Question

How do you find the second-degree Taylor polynomial ${T_2}(x)$ for the function $f(x) = \sqrt {3 + {x^2}}$ at the number x = 1

Answer 1

Hint : In order to solve this question we need to make the Taylors equation and then we will have to put the value of the function at the given point on x and after the appropriate calculation we will set the second degree polynomial.

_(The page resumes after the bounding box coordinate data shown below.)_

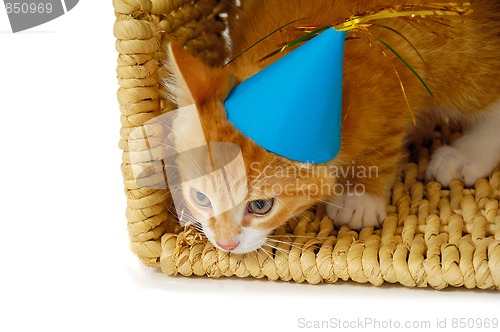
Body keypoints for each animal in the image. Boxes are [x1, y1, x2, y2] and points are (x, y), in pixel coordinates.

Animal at [164, 0, 500, 254]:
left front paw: (360, 196)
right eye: (201, 198)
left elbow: (384, 138)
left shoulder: (398, 74)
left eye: (260, 205)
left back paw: (465, 155)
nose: (225, 244)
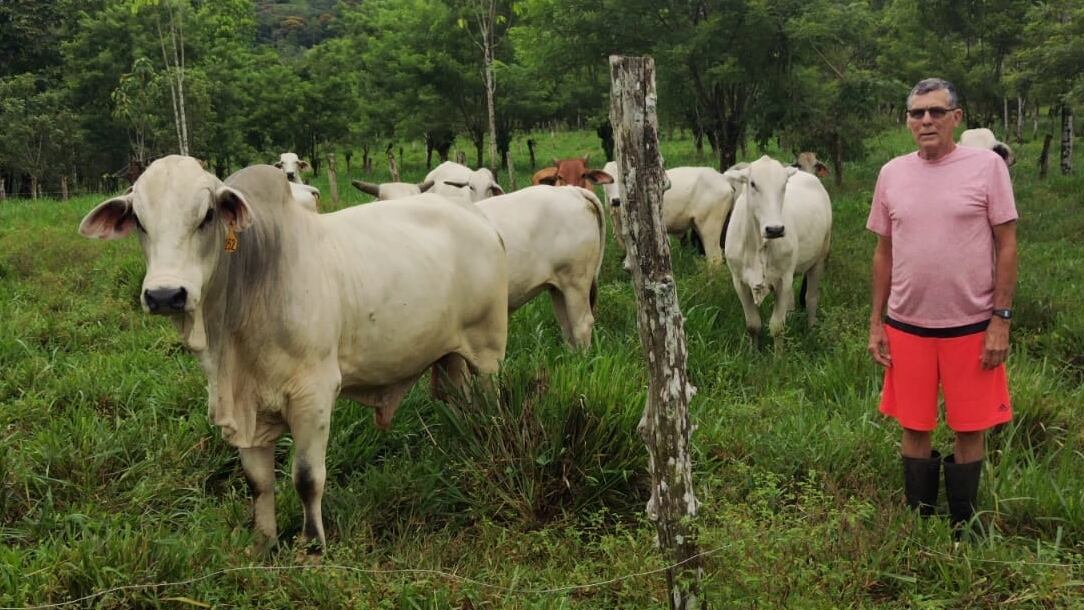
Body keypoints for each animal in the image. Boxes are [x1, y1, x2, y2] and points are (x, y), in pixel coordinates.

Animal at [78, 156, 508, 552]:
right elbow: (258, 482)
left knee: (488, 397)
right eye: (138, 220)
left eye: (208, 215)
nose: (166, 295)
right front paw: (263, 542)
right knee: (457, 397)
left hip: (488, 350)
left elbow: (306, 477)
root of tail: (478, 218)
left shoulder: (313, 395)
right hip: (449, 355)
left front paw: (313, 546)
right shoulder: (246, 405)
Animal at [721, 155, 832, 346]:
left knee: (811, 298)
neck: (757, 245)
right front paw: (754, 351)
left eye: (783, 184)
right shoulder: (739, 281)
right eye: (752, 184)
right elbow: (753, 325)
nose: (775, 229)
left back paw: (811, 329)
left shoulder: (783, 280)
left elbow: (777, 327)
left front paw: (778, 353)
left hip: (819, 259)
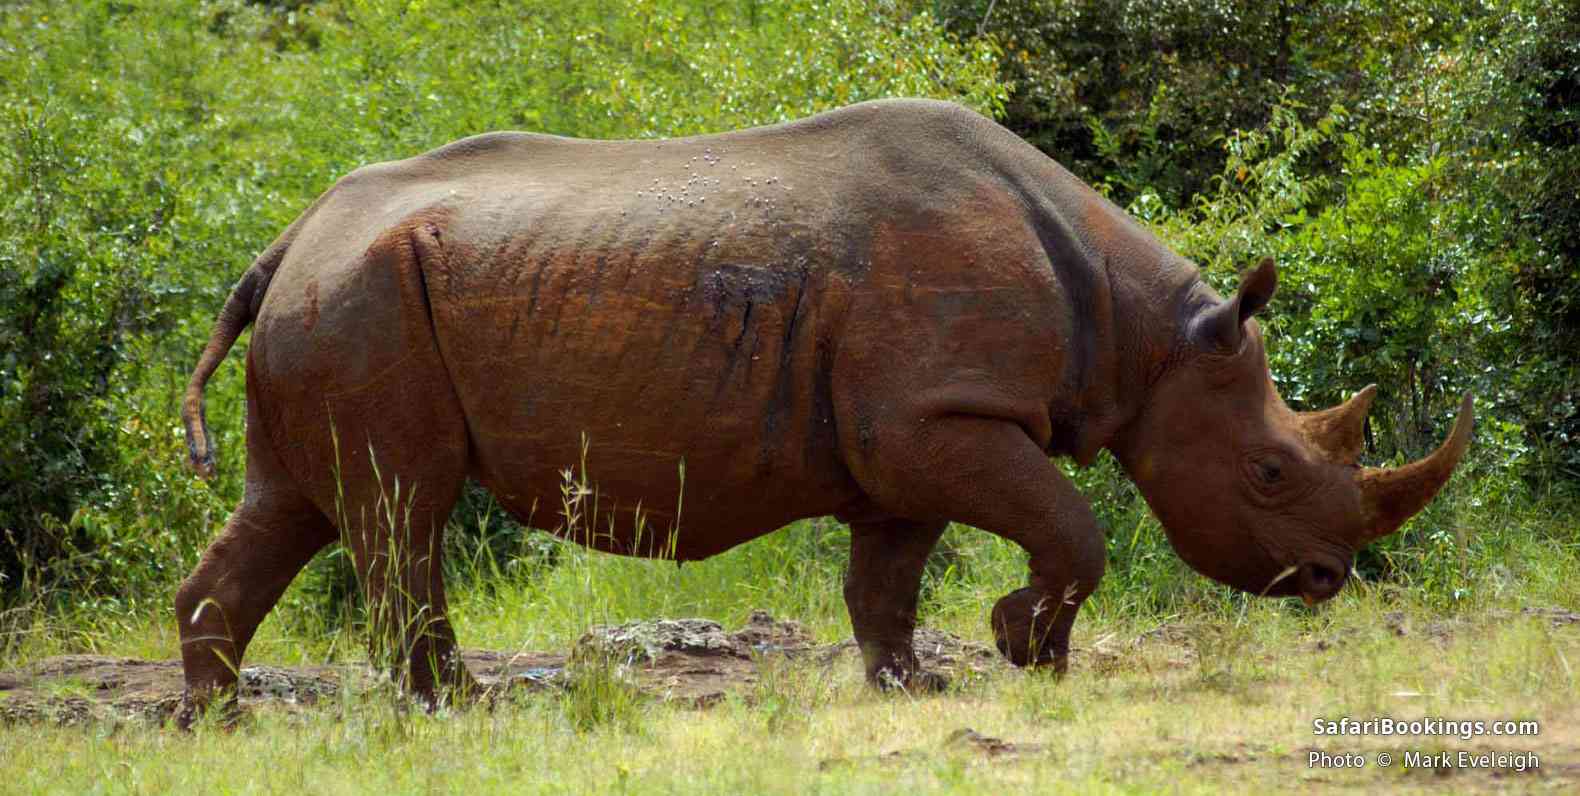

Complete step-by-step answer :
A complete Taylor polynomial for the function f centered around x=c is given by:
$T(x) = \sum\limits_{n = 0}^\infty {\dfrac{{{f^n}(c)}}{{n!}}}$ $$
So the second degree Taylor polynomial will be the sum of the terms n=0 through n=2, or:
${T_2}(x) = \dfrac{{{f^{(0)}}n}}{{0!}}{(x - c)^0} + \dfrac{{{f^{(1)}}n}}{{1!}}{(x - c)^1} + \dfrac{{{f^{(2)}}n}}{{2!}}{(x - c)^2}$
Now putting the value of c = 1 in this equation:
${T_2}(x) = f(1) + {f'}(1)(x - 1) + \dfrac{{f''(1)}}{2}{(x - 1)^2}$
Now putting all the value of x in the function given;
$f(1) = \sqrt {3 + 1} = 2$
And putting the value of x and finding the derivatives;
$f'(x) = \dfrac{1}{2}{(3 + {x^2})^{ - \dfrac{1}{2}}}(2x)$
On further solving;
$f'(x) = \dfrac{x}{{\sqrt {3 + {x^2}} }}$
On putting the value of x=1 on this expression;
$f'(1) = \dfrac{1}{{\sqrt {3 + 1} }}$
On further solving:
$f'(1) = \dfrac{1}{2}$
Similarly we will finding second derivative of it;
$f''(x) = {(3 + {x^2})^{ - \dfrac{1}{2}}} + x\\{ - \dfrac{1}{2}{(3 + {x^2})^{ - \dfrac{3}{2}}}\\} (2x)$
On further solving;
$f''(x) = {(3 + {x^2})^{ - \dfrac{1}{2}}} - {x^2}{(3 + {x^2})^{ - \dfrac{3}{2}}}$
To the last stage of calculation;
$f''(x) = \dfrac{3}{{{{(3 + {x^2})}^{\dfrac{3}{2}}}}}$
Putting the value of x=1 in this expression;
$f''(1) = \dfrac{3}{{{{(4)}^{\dfrac{3}{2}}}}}$
On further solving;
$f''(1) = \dfrac{3}{8}$
Now putting all the values in the Taylor expression;
${T_2}(x) = 2 + \dfrac{1}{2}(x - 1) + \dfrac{3}{{16}}{(x - 1)^2}$
So this is the Taylor second order expression.
So, the correct answer is “ ${T_2}(x) = 2 + \dfrac{1}{2}(x - 1) + \dfrac{3}{{16}}{(x - 1)^2}$ ”.

Note : As we have the second degree like it we can find the degree term up to which we want of the Taylor expression. There are also some more of the named expressions which we can find like we are finding Taylor expressions.